UPDATED: State prosecutors are seeking a three-year prison term for a 41-year-old Norwegian charged with the sale and attempted sale of 23 forged historic documents, books and manuscripts linked to Norwegian literary heroes Henrik Ibsen and Knut Hamsun. As his trial trial wound down this week, his defense attorneys demanded a full acquittal.
Prosecutors claim they’ve proven that Geir Ove Kvalheim, a well-known collector and film director in Norway, created the forged items himself, including what he suggested was an unknown play called Solguden (The Sun God) by Ibsen.
Newspaper Aftenposten has reported that the forgery case is unique in Norway and also includes what Kvalheim suggested was Hamsun’s almanac from 1943, with notes on his personal meeting with Adolf Hitler.
Prosecutors, reported Aftenposten, claimed this week that Kvalheim had skillfully tried to mislead and confuse police investigators in a swindle “that could have changed Norway’s cultural history.” They called his alleged forgeries “well-planned” and that he was determined to profit from them, even when Nasjonalbiblioteket (Norway’s National Library )demanded better documentation of the material.
The National Library reported him to the police in 2008 and he was indicted last year.
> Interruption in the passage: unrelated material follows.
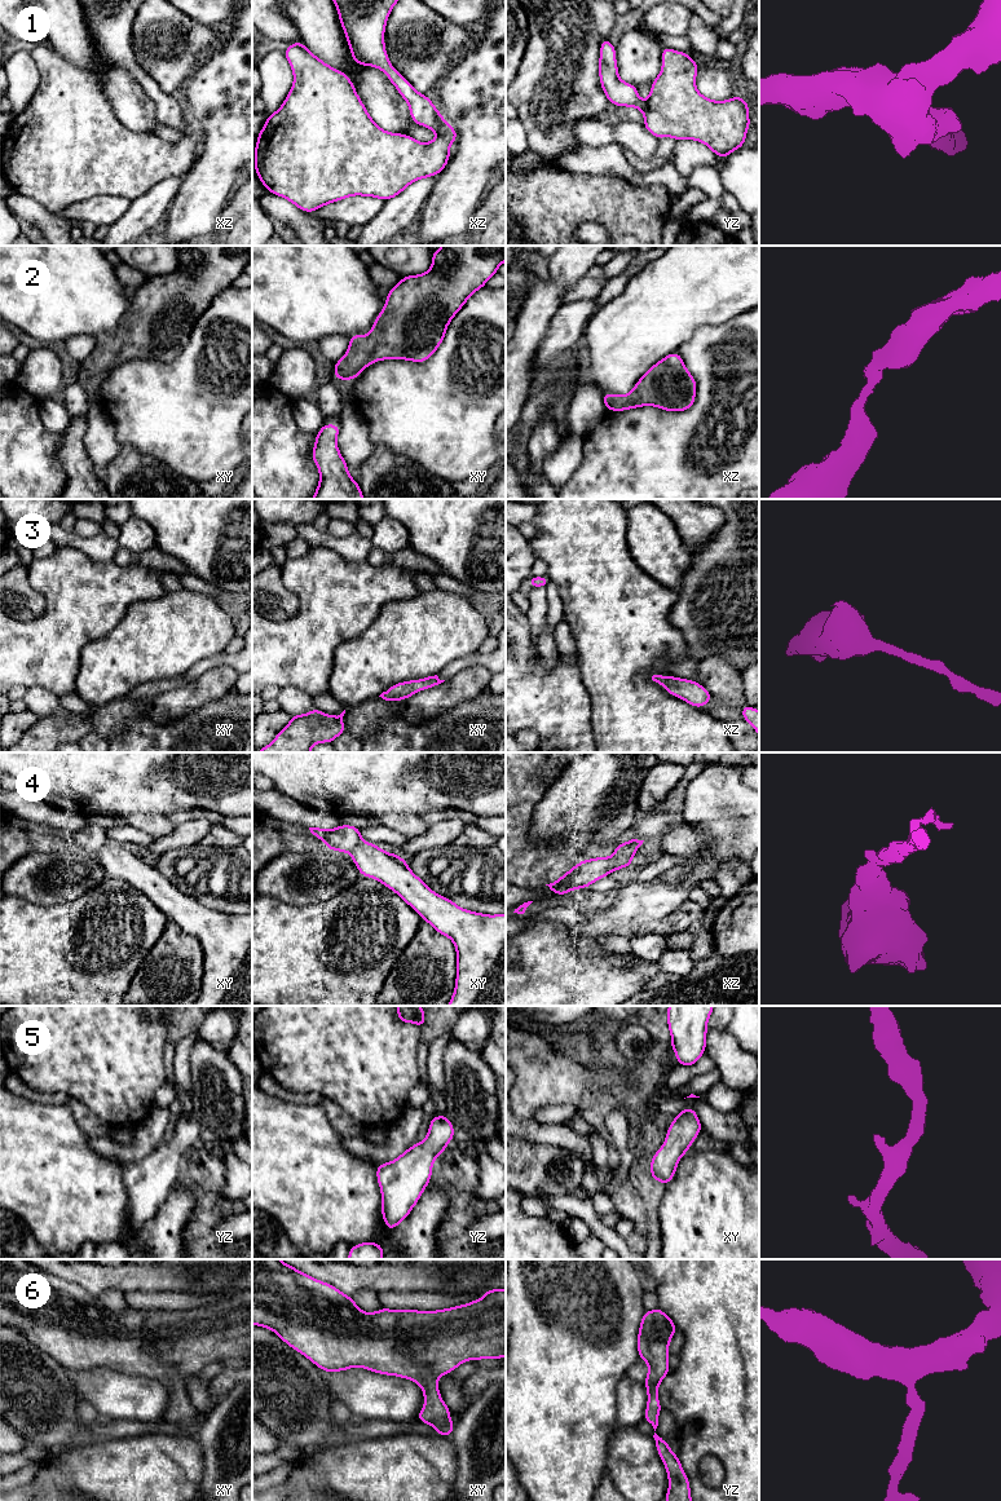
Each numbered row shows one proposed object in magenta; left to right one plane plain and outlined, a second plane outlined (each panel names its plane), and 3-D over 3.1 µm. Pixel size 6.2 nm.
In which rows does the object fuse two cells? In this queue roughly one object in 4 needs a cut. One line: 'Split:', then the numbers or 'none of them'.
Split: none of them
Prosecutors believe Kvalheim wrote the alleged Ibsen play himself, saying the ink used in the handwritten document was first produced in 1989. Ibsen died in 1906.
Kvalheim had tried to sell the documents, including the play, for as much as NOK 1 million. The National Library itself demands compensation of NOK 695,000 after it bought eight historic documents claimed to be written by Hamsun but which proved to be forgeries.
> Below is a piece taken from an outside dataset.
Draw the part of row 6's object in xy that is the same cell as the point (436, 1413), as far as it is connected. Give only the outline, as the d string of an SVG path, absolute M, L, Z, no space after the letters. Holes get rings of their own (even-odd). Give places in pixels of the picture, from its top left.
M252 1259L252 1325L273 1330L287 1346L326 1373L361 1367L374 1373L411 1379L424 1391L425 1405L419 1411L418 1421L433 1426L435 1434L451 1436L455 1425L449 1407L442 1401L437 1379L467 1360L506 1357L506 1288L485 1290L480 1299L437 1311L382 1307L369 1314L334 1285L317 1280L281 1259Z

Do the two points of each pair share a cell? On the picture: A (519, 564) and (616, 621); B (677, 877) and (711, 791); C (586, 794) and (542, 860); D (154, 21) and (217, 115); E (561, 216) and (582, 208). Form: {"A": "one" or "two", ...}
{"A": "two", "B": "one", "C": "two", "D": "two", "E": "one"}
Aftenposten reported on Friday that Kvalheim’s defense attorneys claim their client never tried to sell what could have been an unknown play by Ibsen. They criticized the police investigation and pointed out that it’s not illegal to have written false plays or other documents and tie them to famous persons. It’s only illegal when attempts are made to sell them as such, they argued.
They claim their client acted in good faith and merely presented the material to experts at local antique book shops and, eventually, the National Library. A verdict in the case is expected in late September.